Ideally, everyone wants to be the superhero, Wiseman said. But superheroes and leaders have to “open their mouth and confront people,” which the majority of young people don’t want to do, Wiseman said.
So instead, the hero rises up and takes the head of the social structure, leaving sidekicks to follow. Young people will stay loyal to their leader, and will even take the blame for something the leader committed as a sign of loyalty, Wiseman said.
“The difference is that superheroes are supposed to be championing the underdog, people who can’t speak for themselves, who can’t use their power to degrade other people which is very different from a person on a social structure who are looking to humiliate people for fun,” Wiseman said.
Burrill said that becoming that sidekick, or even favoring a sidekick instead of a hero, won’t necessarily have bad effects. He said the quality of life of someone who believes himself or herself to be similar to a sidekick all depends on which sidekick or superhero they choose to believe in.
“It’s what kind of sidekick they’re willing to be,” he said, “or what kind of vice president or what kind of assistant professor.”
Believing in the side
So how do young people decide on a role model?
The Barna Group, which provides research for church, nonprofit organizations and businesses, released a study that showed that for 26 percent of those ages 13 to 18, a strong role model cared for others, acted polite and courageous, and was fun to be around. For 22 percent of teens, a good role model is someone who they can emulate, the study said. About 13 percent of teenagers wanted someone that showed they could carry out their own goals, and 9 percent of teenagers wanted someone that overcame adversity.

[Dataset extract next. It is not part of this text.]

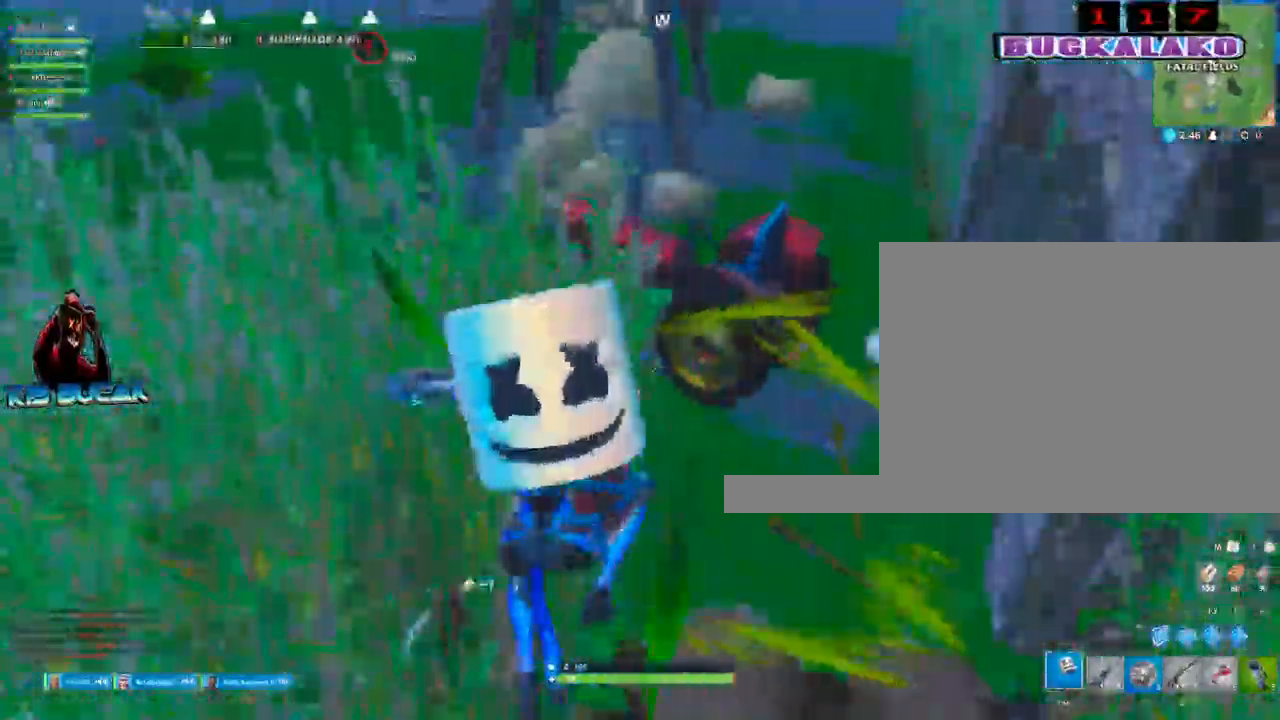
{"keys": ["w"], "mouse": [], "events": [[117, "4", "down"], [200, "tab", "down"], [250, "4", "up"], [300, "tab", "up"]]}
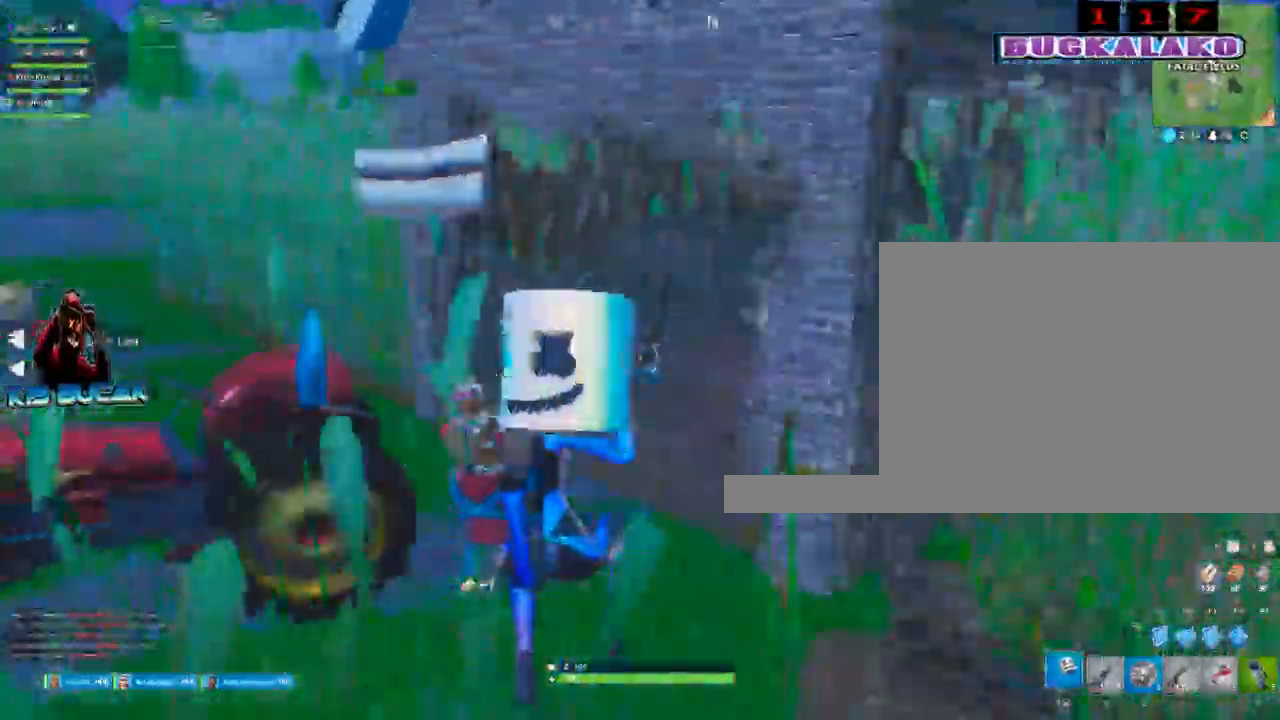
{"keys": ["w"], "mouse": [], "mouse_move": "down-left", "events": [[33, "d", "down"], [217, "d", "up"]]}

“Young people, like most other Americans, choose their role models because those people are achievers and because they help teenagers feel better about themselves,” the study said.

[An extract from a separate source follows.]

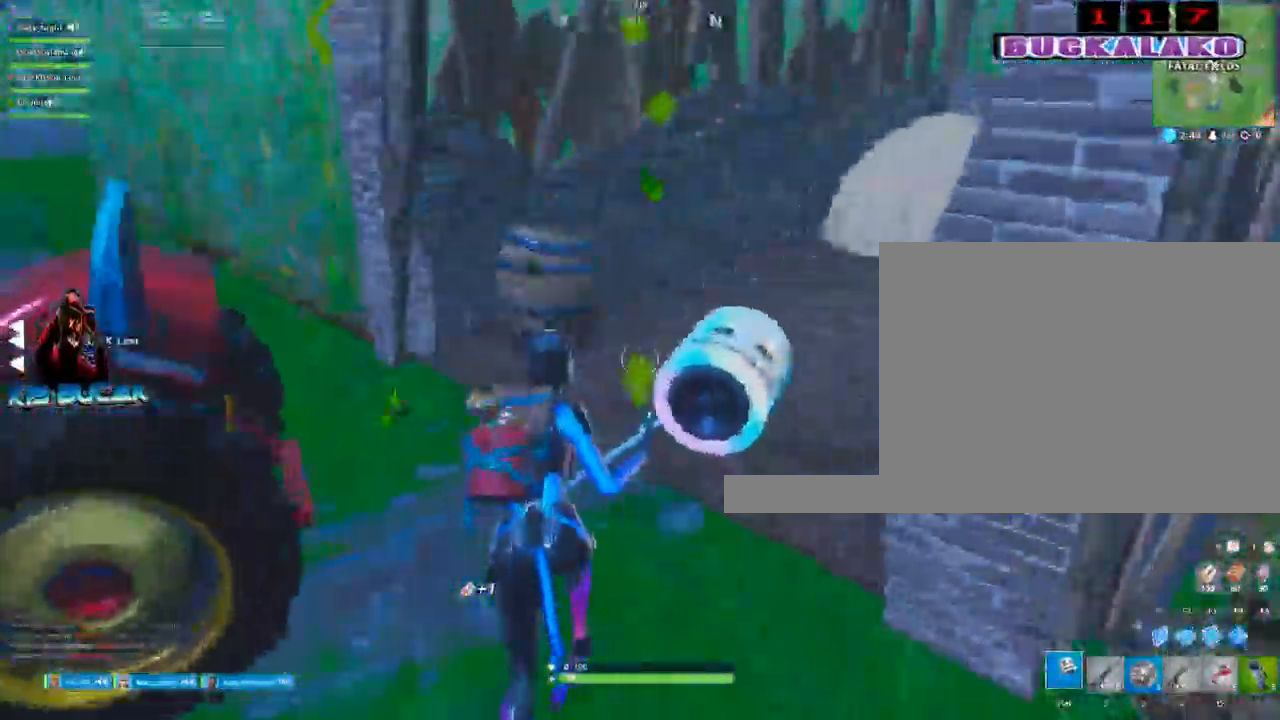
{"keys": ["w"], "mouse": [], "mouse_move": "down", "events": [[50, "a", "down"], [150, "a", "up"], [233, "d", "down"], [233, "mouse_left", "down"], [383, "d", "up"], [383, "mouse_left", "up"]]}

And it's sidekicks, Rhoden said, that fit that mold the best.
“In general, the sidekick is the younger audience member's POV, and they must learn the lessons that young people must learn: Look before you leap — stop, look and listen — that kind of thing,” he said.
Rhoden said following in the footsteps of a sidekick is a better and more realistic step to take in life.
“We all can't be born Superman or the Fonz or Sherlock Holmes,” he said. “But we all can be Jimmy Olsen, Richie Cunningham or Dr. Watson.”
Many young people will fall for the hero and try to become the main character, but when they grow up, they accept being more like a sidekick, Burrill said.
“The superhero really represents the desire, our desires, to be larger than we are,” Burrill said. “While you may not be able to be a superhero,” he said, “what’s important is that you’re consistent and you’re reliable and you’re steadfast.”